Quantization Level Choices: 4-bit quantization (particularly Q4_K_M and Q4_0) is the predominant choice. F16, as a higher-fidelity alternative, also maintains an important position.
Metadata Complexity: Analysis of model metadata (e.g., interpretation of the details.family field) occasionally reveals discrepancies or ambiguities relative to model names or common understanding, underscoring the heterogeneity in metadata management within the open-source ecosystem.

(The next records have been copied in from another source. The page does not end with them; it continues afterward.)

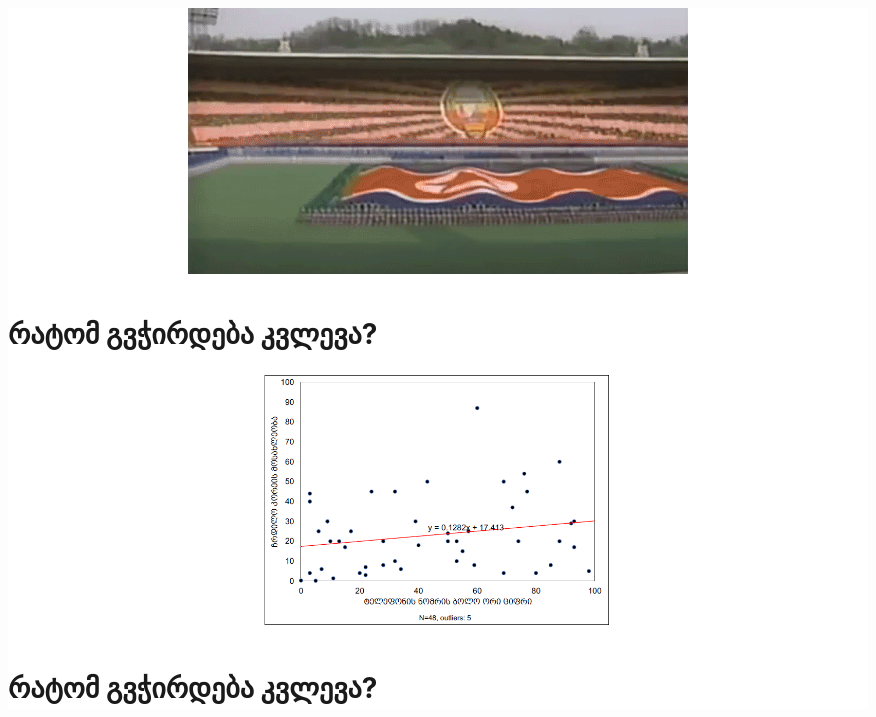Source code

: <img src="img/nkorea.gif" alt="Drawing" style="width: 500px; display: block; margin-left: auto; margin-right: auto;"/>

რატომ გვჭირდება კვლევა?
====================================
<img src="img/phone_vs_n_korea.PNG" alt="Drawing" style="width: 350px; display: block; margin-left: auto; margin-right: auto;"/>

რატომ გვჭირდება კვლევა?
====================================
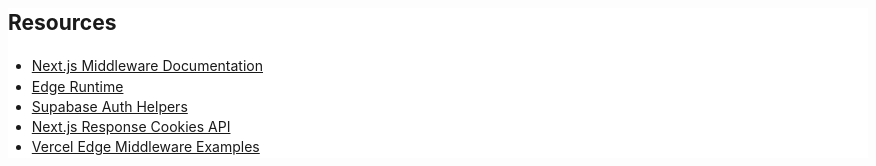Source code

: ## Resources

- [Next.js Middleware Documentation](https://nextjs.org/docs/middleware)
- [Edge Runtime](https://edge-runtime.vercel.app/)
- [Supabase Auth Helpers](https://supabase.com/docs/reference/javascript/auth-getuser)
- [Next.js Response Cookies API](https://nextjs.org/docs/app/api-reference/cookies)
- [Vercel Edge Middleware Examples](https://vercel.com/templates/next.js/edge-middleware)
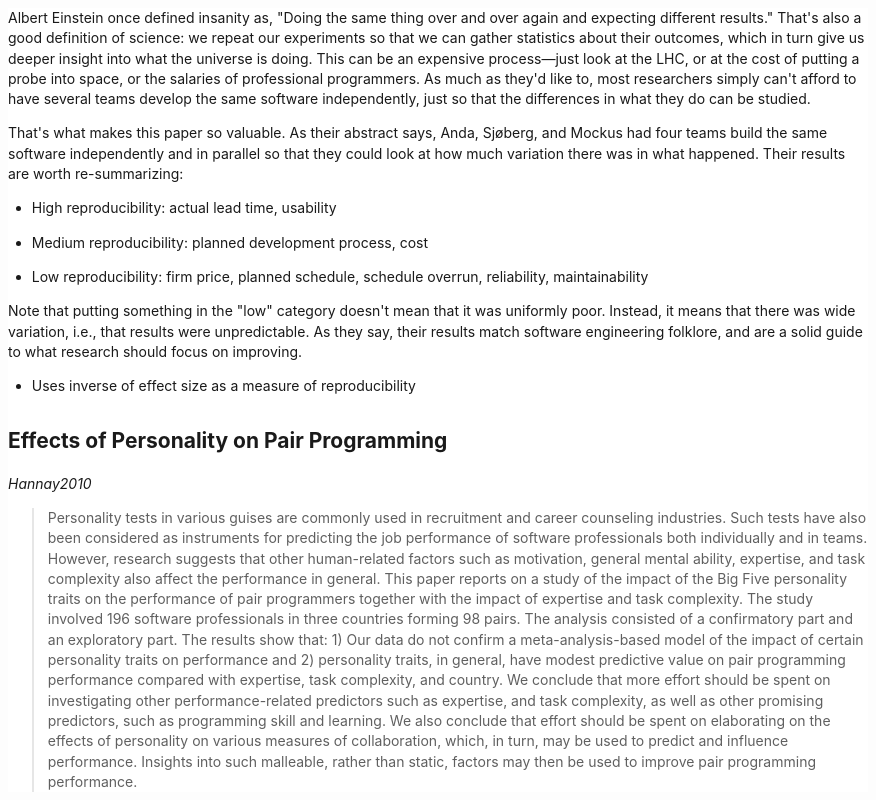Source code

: Albert Einstein once defined insanity as, "Doing the same thing over and over
again and expecting different results." That's also a good definition of
science: we repeat our experiments so that we can gather statistics about their
outcomes, which in turn give us deeper insight into what the universe is
doing. This can be an expensive process—just look at the LHC, or at the cost of
putting a probe into space, or the salaries of professional programmers. As much
as they'd like to, most researchers simply can't afford to have several teams
develop the same software independently, just so that the differences in what
they do can be studied.

That's what makes this paper so valuable. As their abstract says, Anda, Sjøberg,
and Mockus had four teams build the same software independently and in parallel
so that they could look at how much variation there was in what happened. Their
results are worth re-summarizing:

-   High reproducibility: actual lead time, usability

-   Medium reproducibility: planned development process, cost

-   Low reproducibility: firm price, planned schedule, schedule overrun,
    reliability, maintainability

Note that putting something in the "low" category doesn't mean that it was
uniformly poor. Instead, it means that there was wide variation, i.e., that
results were unpredictable. As they say, their results match software
engineering folklore, and are a solid guide to what research should focus on
improving.

-   Uses inverse of <span g="effect_size">effect size</span> as a measure of reproducibility

## Effects of Personality on Pair Programming

<cite>Hannay2010</cite>

> Personality tests in various guises are commonly used in recruitment and
> career counseling industries. Such tests have also been considered as
> instruments for predicting the job performance of software professionals both
> individually and in teams. However, research suggests that other human-related
> factors such as motivation, general mental ability, expertise, and task
> complexity also affect the performance in general. This paper reports on a
> study of the impact of the Big Five personality traits on the performance of
> pair programmers together with the impact of expertise and task
> complexity. The study involved 196 software professionals in three countries
> forming 98 pairs. The analysis consisted of a confirmatory part and an
> exploratory part. The results show that: 1) Our data do not confirm a
> meta-analysis-based model of the impact of certain personality traits on
> performance and 2) personality traits, in general, have modest predictive
> value on pair programming performance compared with expertise, task
> complexity, and country. We conclude that more effort should be spent on
> investigating other performance-related predictors such as expertise, and task
> complexity, as well as other promising predictors, such as programming skill
> and learning. We also conclude that effort should be spent on elaborating on
> the effects of personality on various measures of collaboration, which, in
> turn, may be used to predict and influence performance. Insights into such
> malleable, rather than static, factors may then be used to improve pair
> programming performance.
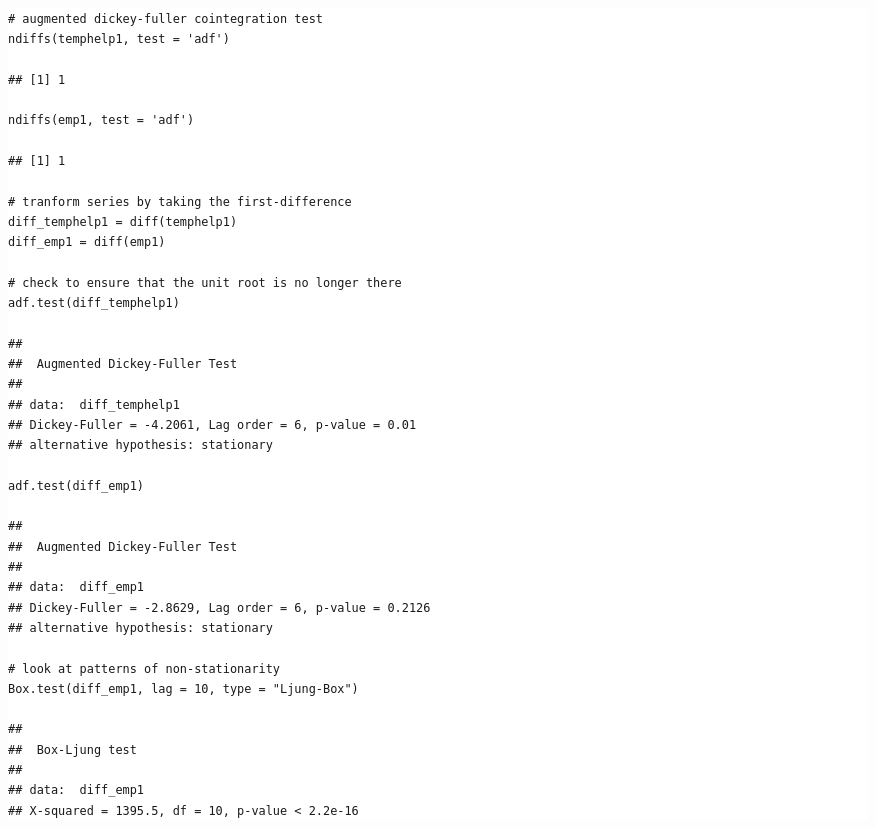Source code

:     # augmented dickey-fuller cointegration test
    ndiffs(temphelp1, test = 'adf')

    ## [1] 1

    ndiffs(emp1, test = 'adf')

    ## [1] 1

    # tranform series by taking the first-difference
    diff_temphelp1 = diff(temphelp1)
    diff_emp1 = diff(emp1)

    # check to ensure that the unit root is no longer there 
    adf.test(diff_temphelp1)

    ## 
    ##  Augmented Dickey-Fuller Test
    ## 
    ## data:  diff_temphelp1
    ## Dickey-Fuller = -4.2061, Lag order = 6, p-value = 0.01
    ## alternative hypothesis: stationary

    adf.test(diff_emp1)

    ## 
    ##  Augmented Dickey-Fuller Test
    ## 
    ## data:  diff_emp1
    ## Dickey-Fuller = -2.8629, Lag order = 6, p-value = 0.2126
    ## alternative hypothesis: stationary

    # look at patterns of non-stationarity
    Box.test(diff_emp1, lag = 10, type = "Ljung-Box")

    ## 
    ##  Box-Ljung test
    ## 
    ## data:  diff_emp1
    ## X-squared = 1395.5, df = 10, p-value < 2.2e-16
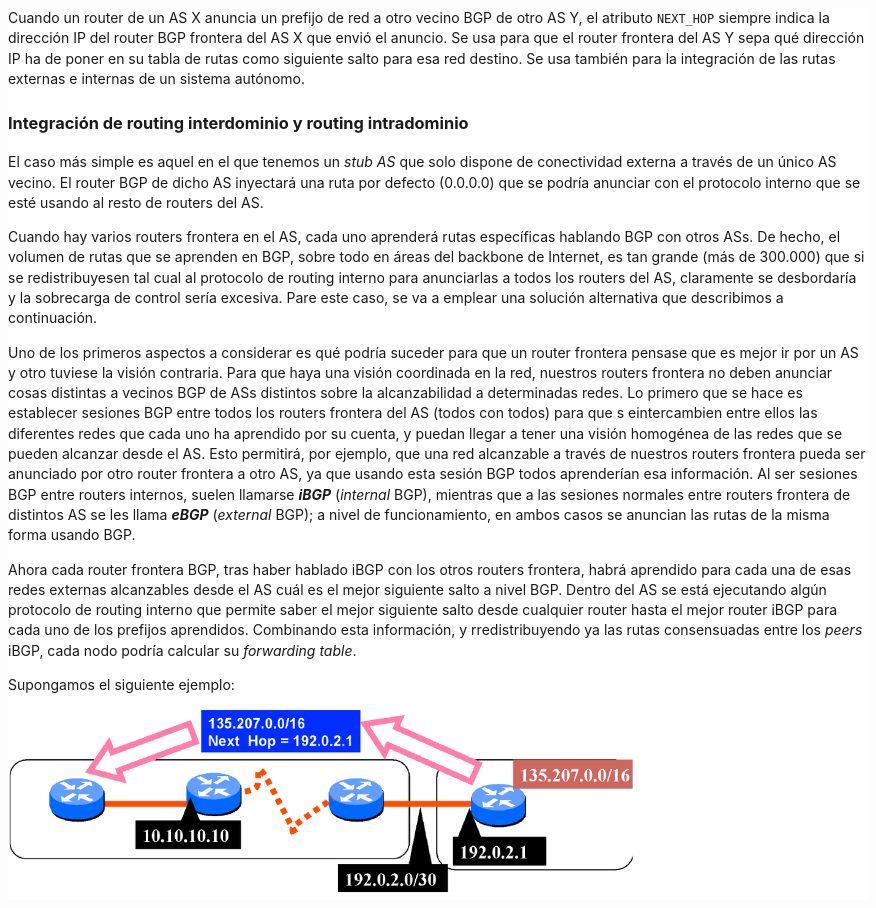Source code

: Cuando un router de un AS X anuncia un prefijo de red a otro vecino BGP de otro AS Y, el atributo `NEXT_HOP` siempre indica la dirección IP del router BGP frontera del AS X que envió el anuncio. Se usa para que el router frontera del AS Y sepa qué dirección IP ha de poner en su tabla de rutas como siguiente salto para esa red destino. Se usa también para la integración de las rutas externas e internas de un sistema autónomo.

### Integración de routing interdominio y routing intradominio <a name="Punto6.3"></a>

El caso más simple es aquel en el que tenemos un *stub AS* que solo dispone de conectividad externa a través de un único AS vecino. El router BGP de dicho AS inyectará una ruta por defecto ($0.0.0.0$) que se podría anunciar con el protocolo interno que se esté usando al resto de routers del AS.

Cuando hay varios routers frontera en el AS, cada uno aprenderá rutas específicas hablando BGP con otros ASs. De hecho, el volumen de rutas que se aprenden en BGP, sobre todo en áreas del backbone de Internet, es tan grande (más de 300.000) que si se redistribuyesen tal cual al protocolo de routing interno para anunciarlas a todos los routers del AS, claramente se desbordaría y la sobrecarga de control sería excesiva.
Pare este caso, se va a emplear una solución alternativa que describimos a continuación.

Uno de los primeros aspectos a considerar es qué podría suceder para que un router frontera pensase que es mejor ir por un AS y otro tuviese la visión contraria. Para que haya una visión coordinada en la red, nuestros routers frontera no deben anunciar cosas distintas a vecinos BGP de ASs distintos sobre la alcanzabilidad a determinadas redes. Lo primero que se hace es establecer sesiones BGP entre todos los routers frontera del AS (todos con todos) para que s eintercambien entre ellos las diferentes redes que cada uno ha aprendido por su cuenta, y puedan llegar a tener una visión homogénea de las redes que se pueden alcanzar desde el AS. Esto permitirá, por ejemplo, que una red alcanzable a través de nuestros routers frontera pueda ser anunciado por otro router frontera a otro AS, ya que usando esta sesión BGP todos aprenderían esa información. Al ser sesiones BGP entre routers internos, suelen llamarse ***iBGP*** (*internal* BGP), mientras que a las sesiones normales entre routers frontera de distintos AS se les llama ***eBGP*** (*external* BGP); a nivel de funcionamiento, en ambos casos se anuncian las rutas de la misma forma usando BGP.

Ahora cada router frontera BGP, tras haber hablado iBGP con los otros routers frontera, habrá aprendido para cada una de esas redes externas alcanzables desde el AS cuál es el mejor siguiente salto a nivel BGP. Dentro del AS se está ejecutando algún protocolo de routing interno que permite saber el mejor siguiente salto desde cualquier router hasta el mejor router iBGP para cada uno de los prefijos aprendidos. Combinando esta información, y rredistribuyendo ya las rutas consensuadas entre los *peers* iBGP, cada nodo podría calcular su *forwarding table*.

Supongamos el siguiente ejemplo:

<img title="" src="assets/bgp_routing_interno.png" alt="" data-align="center" width="627">
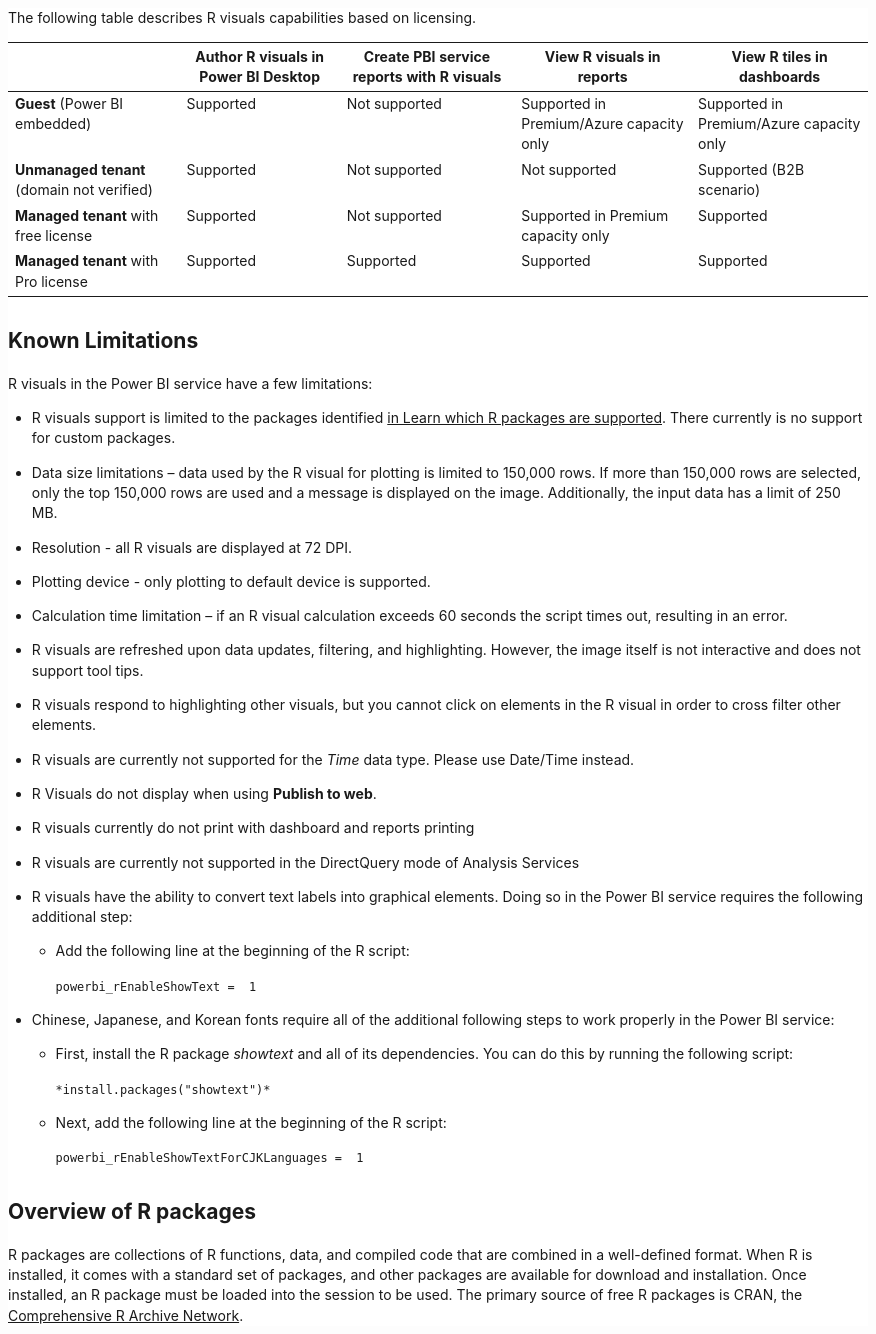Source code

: The following table describes R visuals capabilities based on licensing.


|  |Author R visuals in Power BI Desktop  | Create PBI service reports with R visuals |View R visuals in reports  | View R tiles in dashboards |
|---------|---------|---------|---------|--------|
|**Guest** (Power BI embedded)     |  Supported|  Not supported      | Supported in Premium/Azure capacity only  | Supported in Premium/Azure capacity only |
|**Unmanaged tenant** (domain not verified) | Supported | Not supported |  Not supported |Supported (B2B scenario) |
|**Managed tenant** with free license    |  Supported       |  Not supported       |    Supported in Premium capacity only    | Supported |
**Managed tenant** with Pro license     |   Supported      | Supported      | Supported    |Supported|



## Known Limitations
R visuals in the Power BI service have a few limitations:

* R visuals support is limited to the packages identified [in Learn which R packages are supported](../service-r-packages-support.md). There currently is no support for custom packages.
* Data size limitations – data used by the R visual for plotting is limited to 150,000 rows. If more than 150,000 rows are selected, only the top 150,000 rows are used and a message is displayed on the image. Additionally, the input data has a limit of 250 MB.
* Resolution - all R visuals are displayed at 72 DPI.
* Plotting device - only plotting to default device is supported. 
* Calculation time limitation – if an R visual calculation exceeds 60 seconds the script times out, resulting in an error.
* R visuals are refreshed upon data updates, filtering, and highlighting. However, the image itself is not interactive and does not support tool tips.
* R visuals respond to highlighting other visuals, but you cannot click on elements in the R visual in order to cross filter other elements.
* R visuals are currently not supported for the *Time* data type. Please use Date/Time instead.
* R Visuals do not display when using **Publish to web**.
* R visuals currently do not print with dashboard and reports printing
* R visuals are currently not supported in the DirectQuery mode of Analysis Services
* R visuals have the ability to convert text labels into graphical elements. Doing so in the Power BI service requires the following additional step:
  
  * Add the following line at the beginning of the R script:
    
        powerbi_rEnableShowText =  1
* Chinese, Japanese, and Korean fonts require all of the additional following steps to work properly in the Power BI service:
  
  * First, install the R package *showtext* and all of its dependencies. You can do this by running the following script:
    
        *install.packages("showtext")*
  * Next, add the following line at the beginning of the R script:
    
        powerbi_rEnableShowTextForCJKLanguages =  1

## Overview of R packages
R packages are collections of R functions, data, and compiled code that are combined in a well-defined format. When R is installed, it comes with a standard set of packages, and other packages are available for download and installation. Once installed, an R package must be loaded into the session to be used. The primary source of free R packages is CRAN, the [Comprehensive R Archive Network](https://cran.r-project.org/web/packages/available_packages_by_name.html).
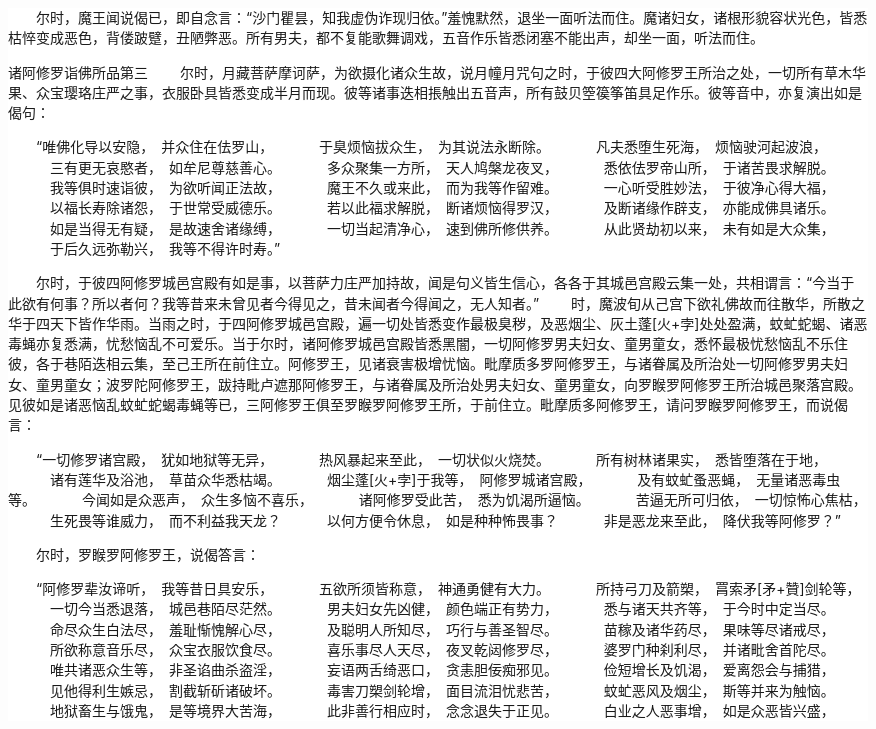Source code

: 　　尔时，魔王闻说偈已，即自念言：“沙门瞿昙，知我虚伪诈现归依。”羞愧默然，退坐一面听法而住。魔诸妇女，诸根形貌容状光色，皆悉枯悴变成恶色，背偻跛躄，丑陋弊恶。所有男夫，都不复能歌舞调戏，五音作乐皆悉闭塞不能出声，却坐一面，听法而住。

诸阿修罗诣佛所品第三
　　尔时，月藏菩萨摩诃萨，为欲摄化诸众生故，说月幢月咒句之时，于彼四大阿修罗王所治之处，一切所有草木华果、众宝璎珞庄严之事，衣服卧具皆悉变成半月而现。彼等诸事迭相掁触出五音声，所有鼓贝箜篌筝笛具足作乐。彼等音中，亦复演出如是偈句：

　　“唯佛化导以安隐，　并众住在佉罗山，
　　　于臭烦恼拔众生，　为其说法永断除。
　　　凡夫悉堕生死海，　烦恼驶河起波浪，
　　　三有更无哀愍者，　如牟尼尊慈善心。
　　　多众聚集一方所，　天人鸠槃龙夜叉，
　　　悉依佉罗帝山所，　于诸苦畏求解脱。
　　　我等俱时速诣彼，　为欲听闻正法故，
　　　魔王不久或来此，　而为我等作留难。
　　　一心听受胜妙法，　于彼净心得大福，
　　　以福长寿除诸怨，　于世常受威德乐。
　　　若以此福求解脱，　断诸烦恼得罗汉，
　　　及断诸缘作辟支，　亦能成佛具诸乐。
　　　如是当得无有疑，　是故速舍诸缘缚，
　　　一切当起清净心，　速到佛所修供养。
　　　从此贤劫初以来，　未有如是大众集，
　　　于后久远弥勒兴，　我等不得许时寿。”

　　尔时，于彼四阿修罗城邑宫殿有如是事，以菩萨力庄严加持故，闻是句义皆生信心，各各于其城邑宫殿云集一处，共相谓言：“今当于此欲有何事？所以者何？我等昔来未曾见者今得见之，昔未闻者今得闻之，无人知者。”
　　时，魔波旬从己宫下欲礼佛故而往散华，所散之华于四天下皆作华雨。当雨之时，于四阿修罗城邑宫殿，遍一切处皆悉变作最极臭秽，及恶烟尘、灰土蓬[火+孛]处处盈满，蚊虻蛇蝎、诸恶毒蝇亦复悉满，忧愁恼乱不可爱乐。当于尔时，诸阿修罗城邑宫殿皆悉黑闇，一切阿修罗男夫妇女、童男童女，悉怀最极忧愁恼乱不乐住彼，各于巷陌迭相云集，至己王所在前住立。阿修罗王，见诸衰害极增忧恼。毗摩质多罗阿修罗王，与诸眷属及所治处一切阿修罗男夫妇女、童男童女；波罗陀阿修罗王，跋持毗卢遮那阿修罗王，与诸眷属及所治处男夫妇女、童男童女，向罗睺罗阿修罗王所治城邑聚落宫殿。见彼如是诸恶恼乱蚊虻蛇蝎毒蝇等已，三阿修罗王俱至罗睺罗阿修罗王所，于前住立。毗摩质多阿修罗王，请问罗睺罗阿修罗王，而说偈言：

　　“一切修罗诸宫殿，　犹如地狱等无异，
　　　热风暴起来至此，　一切状似火烧焚。
　　　所有树林诸果实，　悉皆堕落在于地，
　　　诸有莲华及浴池，　草苗众华悉枯竭。
　　　烟尘蓬[火+孛]于我等，　阿修罗城诸宫殿，
　　　及有蚊虻蚤恶蝇，　无量诸恶毒虫等。
　　　今闻如是众恶声，　众生多恼不喜乐，
　　　诸阿修罗受此苦，　悉为饥渴所逼恼。
　　　苦逼无所可归依，　一切惊怖心焦枯，
　　　生死畏等谁威力，　而不利益我天龙？
　　　以何方便令休息，　如是种种怖畏事？
　　　非是恶龙来至此，　降伏我等阿修罗？”

　　尔时，罗睺罗阿修罗王，说偈答言：

　　“阿修罗辈汝谛听，　我等昔日具安乐，
　　　五欲所须皆称意，　神通勇健有大力。
　　　所持弓刀及箭槊，　罥索矛[矛+贊]剑轮等，
　　　一切今当悉退落，　城邑巷陌尽茫然。
　　　男夫妇女先凶健，　颜色端正有势力，
　　　悉与诸天共齐等，　于今时中定当尽。
　　　命尽众生白法尽，　羞耻惭愧解心尽，
　　　及聪明人所知尽，　巧行与善圣智尽。
　　　苗稼及诸华药尽，　果味等尽诸戒尽，
　　　所欲称意音乐尽，　众宝衣服饮食尽。
　　　喜乐事尽人天尽，　夜叉乾闼修罗尽，
　　　婆罗门种刹利尽，　并诸毗舍首陀尽。
　　　唯共诸恶众生等，　非圣谄曲杀盗淫，
　　　妄语两舌绮恶口，　贪恚胆佞痴邪见。
　　　俭短增长及饥渴，　爱离怨会与捕猎，
　　　见他得利生嫉忌，　割截斩斫诸破坏。
　　　毒害刀槊剑轮增，　面目流泪忧悲苦，
　　　蚊虻恶风及烟尘，　斯等并来为触恼。
　　　地狱畜生与饿鬼，　是等境界大苦海，
　　　此非善行相应时，　念念退失于正见。
　　　白业之人恶事增，　如是众恶皆兴盛，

3. Technical Infrastructure:

Hosting Environments: A significant volume of Ollama instances are hosted within major CSPs like AWS, Alibaba Cloud, Tencent Cloud, and within the networks of major national telecommunications operators.
Service Ports: Ollama's default port 11434 is the predominantly utilized configuration, though a considerable number of instances are also exposed via standard web ports (80, 443, 8080).

4. Objective Assessment:

Popularity of Ollama: The data clearly demonstrates Ollama's significant adoption within developer and AI practitioner communities worldwide.
Vitality of the Open-Source Ecosystem: The diversity of popular models and the widespread use of various parameter and quantization versions reflect the rapid evolution of the open-source AI model ecosystem.
User Preference for Balanced Solutions: In model selection, users tend to prioritize a balance between model capability, operational efficiency, and TCO/hardware expenditure.
Security Considerations and Openness: A large number of instances permit public access to their model lists which, while beneficial for community accessibility, also introduces potential security exposures.

5. Future Outlook:

The proliferation of more efficient, compact models and advancements in quantization techniques are anticipated to further lower the barrier to Ollama deployment.
Standardization of model metadata and community-driven model sharing initiatives are pivotal for enhancing ecosystem transparency and usability.

In summary, Ollama is emerging as a key enabler, bridging advanced Large Language Models with a diverse user base of developers, researchers, and end-users. This data analysis provides valuable telemetry for assessing its current global deployment landscape and user adoption patterns.